In New York, the city formed an innovative partnership, LinkNYC, with a consortium of companies to install 7,500 digital kiosks throughout the city. Nine hundred have already been activated at no cost to taxpayers, thanks to the partnership arrangement, which specifies that companies bear the cost of the equipment, installation, ongoing maintenance and ad sales in return for a fixed share of the advertising revenue the kiosks are expected to generate.

Today, people use the kiosks to charge smartphones, access Wi-Fi and search for information about the weather and local restaurants. In the future, they may be get directions via augmented reality or use the kiosks to find and summon nearby autonomous vehicles, according to the company managing the project. In the meantime, those who stop by also see ads that are expected to generate more than $500 million in revenue over the project’s first 12 years.

The other major challenge P3s face is inertia, the reluctance of some city officials to breach the metaphorical wall separating government from business.

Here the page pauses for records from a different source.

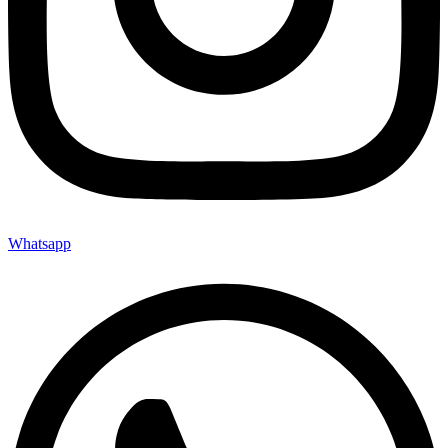
Whatsapp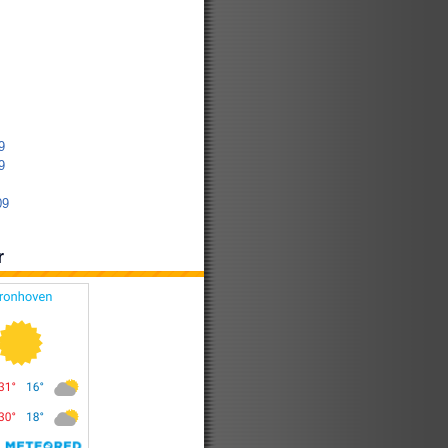
9
9
09
r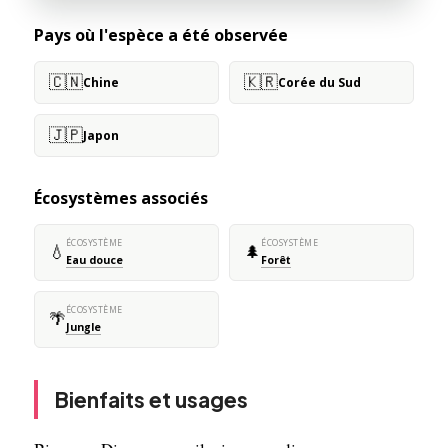
Pays où l'espèce a été observée
🇨🇳
🇰🇷
Chine
Corée du Sud
🇯🇵
Japon
Écosystèmes associés
ÉCOSYSTÈME
ÉCOSYSTÈME
💧
🌲
Eau douce
Forêt
ÉCOSYSTÈME
🌴
Jungle
Bienfaits et usages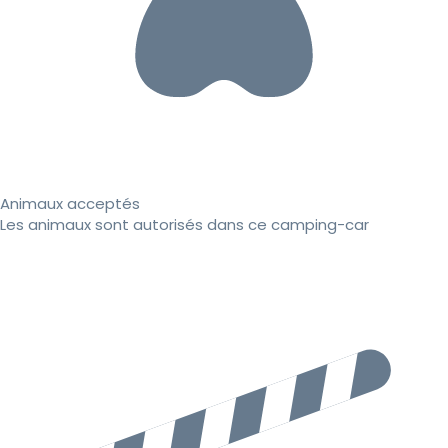
Animaux acceptés
Les animaux sont autorisés dans ce camping-car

In 2012, when Mayor Rahm Emanuel first announced the Chicago Infrastructure Trust, he called it “the breakout strategy for the city,” a creative way to spark business investment in infrastructure projects during a period of constrained government budgets. Three years later, a disappointed Emanuel tried to boost the performance of the venture by relaunching it as Chicago Infrastructure Trust 2.0. Yet when the city recently announced an ambitious plan to convert 85% of Chicago’s outdoor lights to smart LED technology, saving the city an estimated $10 million, it said the financing would come not from private investors but from a combination of general obligation bond issues and city funds.

It wasn’t for lack of interest on the part of private investors, said Leslie Darling, executive director of the Infrastructure Trust. “Private investors were very interested. But the city was not interested in privatizing a critical public safety asset.”

In the end, no single approach can resolve the financial challenges facing smart cities. It will take funding support from government and nonprofits, debt and equity financing, tax revenue, collaboration among utilities and others involved in the effort, plus a wide range of public-private partnerships and creative approaches as-yet unknown.